The_Washington_Post"The Afghanistan Papers" author Craig Whitlock explains how presidents misled the public about the war in Afghanistan for nearly two decades. (Joy Yi/The Washington Post)

“We assumed the rest of the world saw us as we saw ourselves,” retired Lt. Col. Jason Dempsey said. “And we believed that we could shape the world in our image using our guns and our money.”

Both assumptions ignored Afghan culture, politics and history. Both, he said, were tragically wrong.

The near-collapse of the Afghan army in the space of just a few stunning weeks is prompting the military and Washington’s policymakers to reflect on their failures over the course of nearly two decades.

To many, the roots of the disaster go back to the war’s earliest days, when the Taliban was first driven from power and the United States, still reeling from the shock of the 9/11 attacks, set about building a government in Kabul.

Some two dozen prominent Afghans met in Bonn, Germany, with officials from the U.S. government, NATO and the United Nations to form a new Afghan government crafted in the image of the United States and its European allies.

“You look at the Afghan constitution that was created in Bonn and it was trying to create a Western democracy,” said Michèle Flournoy, one of the architects of President Barack Obama’s troop surge in Afghanistan in 2010.
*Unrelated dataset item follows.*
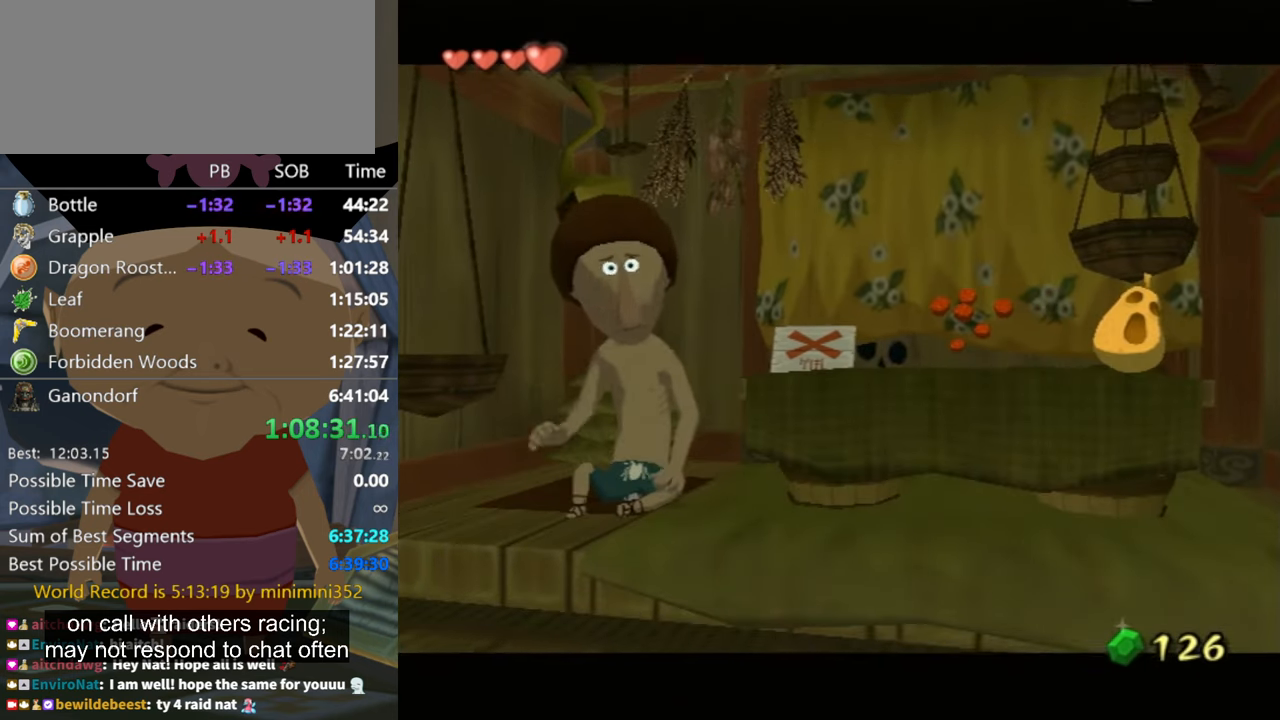
{"buttons": [], "left_stick": "center", "right_stick": "center", "events": [[67, "left_stick", "down"], [333, "left_stick", "center"], [400, "B", "down"], [467, "B", "up"]]}
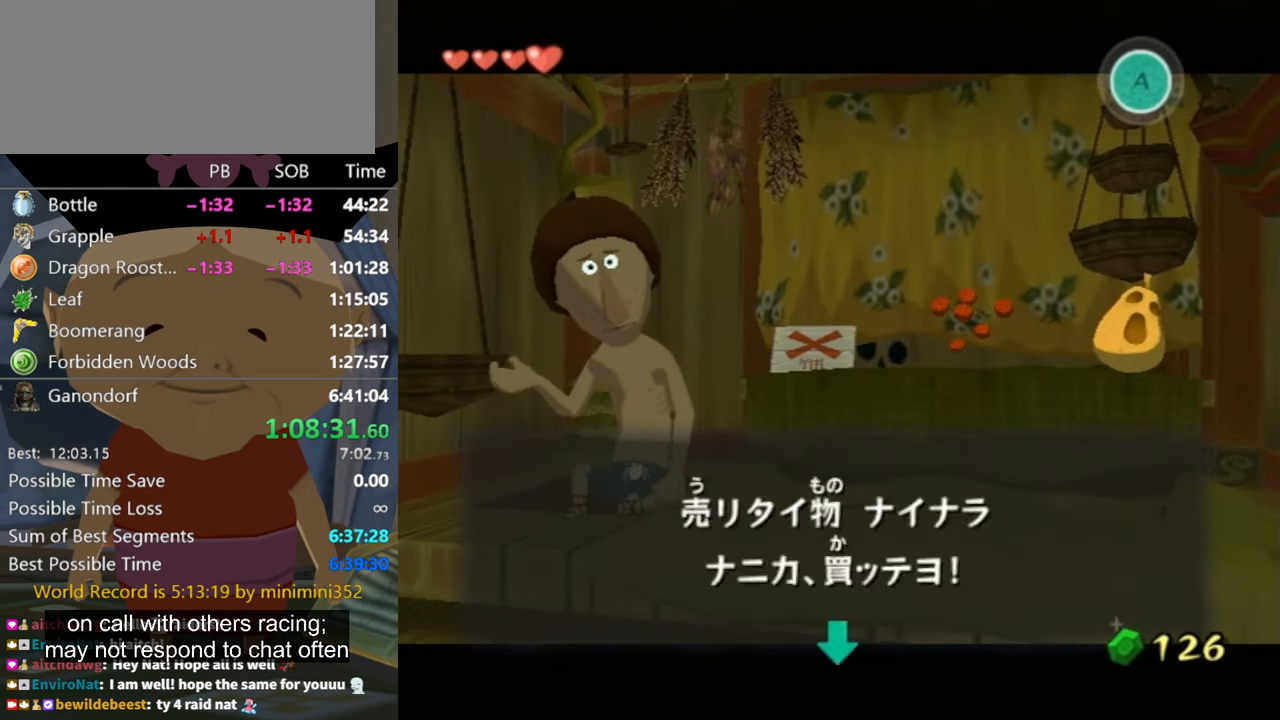
{"buttons": [], "left_stick": "down", "right_stick": "center", "events": [[67, "B", "down"], [133, "B", "up"], [167, "B", "down"], [233, "B", "up"], [267, "B", "down"], [267, "left_stick", "down-left"], [333, "B", "up"], [333, "left_stick", "down"], [367, "B", "down"], [467, "B", "up"]]}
 “In retrospect, the United States and its allies got it really wrong from the very beginning. The bar was set based on our democratic ideals, not on what was sustainable or workable in an Afghan context.”

I stand by my theory that when the US military work was finally tested -- nd we got to see how well they had actually built and trained the Afghan army after all these years and dollars -- it all fell apart so fast because the US military honestly never thought the Afghans would be called on to defend themselves.

I think military assumed they'd have a permanent force stationed there to provide support. The forces fell faster than we thought, not because America planned a poor withdrawal -- be honest and see what is happening... -- but because without the US there holding their hands, the Afghan army was never going to fight successfully for their country and the US military was playing us all along...


Think of it like spending 20 years pumping federal money into a new and improved rebuilt school district where the teachers doing the training insist on no tests for all those years, and then, when their pupils are actually called upon to stand and deliver...  well we wouldn't accept those results in education, why do we in the military?  Somebody failed in promising what we were paying for them to deliver, and it wasn't the withdrawal, which only showed up the failure of the American-trained Afghan forces.